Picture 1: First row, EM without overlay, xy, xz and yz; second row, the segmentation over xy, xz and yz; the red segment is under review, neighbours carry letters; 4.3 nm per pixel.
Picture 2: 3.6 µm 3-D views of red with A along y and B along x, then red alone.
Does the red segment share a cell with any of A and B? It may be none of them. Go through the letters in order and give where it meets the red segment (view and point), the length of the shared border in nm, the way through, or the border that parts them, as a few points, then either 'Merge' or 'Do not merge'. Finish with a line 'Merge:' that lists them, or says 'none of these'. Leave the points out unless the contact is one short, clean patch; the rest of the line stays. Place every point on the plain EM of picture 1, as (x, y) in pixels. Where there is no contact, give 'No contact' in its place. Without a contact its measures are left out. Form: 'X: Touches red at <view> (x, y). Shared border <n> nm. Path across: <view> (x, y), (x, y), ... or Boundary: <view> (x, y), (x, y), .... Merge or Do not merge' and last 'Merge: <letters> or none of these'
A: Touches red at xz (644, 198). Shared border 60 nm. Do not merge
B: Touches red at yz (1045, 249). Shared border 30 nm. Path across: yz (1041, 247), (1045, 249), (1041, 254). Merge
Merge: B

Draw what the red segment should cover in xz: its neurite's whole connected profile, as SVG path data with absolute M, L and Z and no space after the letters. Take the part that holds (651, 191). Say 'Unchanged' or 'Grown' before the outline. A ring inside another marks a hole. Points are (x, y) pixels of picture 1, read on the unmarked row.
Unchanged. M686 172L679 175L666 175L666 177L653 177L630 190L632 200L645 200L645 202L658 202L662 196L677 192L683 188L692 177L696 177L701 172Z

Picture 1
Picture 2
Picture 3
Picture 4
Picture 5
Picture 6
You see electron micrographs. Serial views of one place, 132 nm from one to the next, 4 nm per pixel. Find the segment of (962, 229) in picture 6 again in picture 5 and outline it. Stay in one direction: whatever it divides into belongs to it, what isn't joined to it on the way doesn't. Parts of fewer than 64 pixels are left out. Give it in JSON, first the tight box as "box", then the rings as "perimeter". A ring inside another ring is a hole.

▶ _WHAT THE TASK ASKS_
Reproduce each line of the material above precisely.

▶ _SOLUTION TO THIS PROBLEM_
Picture 1: First row, EM without overlay, xy, xz and yz; second row, the segmentation over xy, xz and yz; the red segment is under review, neighbours carry letters; 4.3 nm per pixel.
Picture 2: 3.6 µm 3-D views of red with A along y and B along x, then red alone.
Does the red segment share a cell with any of A and B? It may be none of them. Go through the letters in order and give where it meets the red segment (view and point), the length of the shared border in nm, the way through, or the border that parts them, as a few points, then either 'Merge' or 'Do not merge'. Finish with a line 'Merge:' that lists them, or says 'none of these'. Leave the points out unless the contact is one short, clean patch; the rest of the line stays. Place every point on the plain EM of picture 1, as (x, y) in pixels. Where there is no contact, give 'No contact' in its place. Without a contact its measures are left out. Form: 'X: Touches red at <view> (x, y). Shared border <n> nm. Path across: <view> (x, y), (x, y), ... or Boundary: <view> (x, y), (x, y), .... Merge or Do not merge' and last 'Merge: <letters> or none of these'
A: Touches red at xz (644, 198). Shared border 60 nm. Do not merge
B: Touches red at yz (1045, 249). Shared border 30 nm. Path across: yz (1041, 247), (1045, 249), (1041, 254). Merge
Merge: B

Draw what the red segment should cover in xz: its neurite's whole connected profile, as SVG path data with absolute M, L and Z and no space after the letters. Take the part that holds (651, 191). Say 'Unchanged' or 'Grown' before the outline. A ring inside another marks a hole. Points are (x, y) pixels of picture 1, read on the unmarked row.
Unchanged. M686 172L679 175L666 175L666 177L653 177L630 190L632 200L645 200L645 202L658 202L662 196L677 192L683 188L692 177L696 177L701 172Z

Picture 1
Picture 2
Picture 3
Picture 4
Picture 5
Picture 6
You see electron micrographs. Serial views of one place, 132 nm from one to the next, 4 nm per pixel. Find the segment of (962, 229) in picture 6 again in picture 5 and outline it. Stay in one direction: whatever it divides into belongs to it, what isn't joined to it on the way doesn't. Parts of fewer than 64 pixels are left out. Give it in JSON, first the tight box as "box", then the rings as "perimeter". A ring inside another ring is a hole.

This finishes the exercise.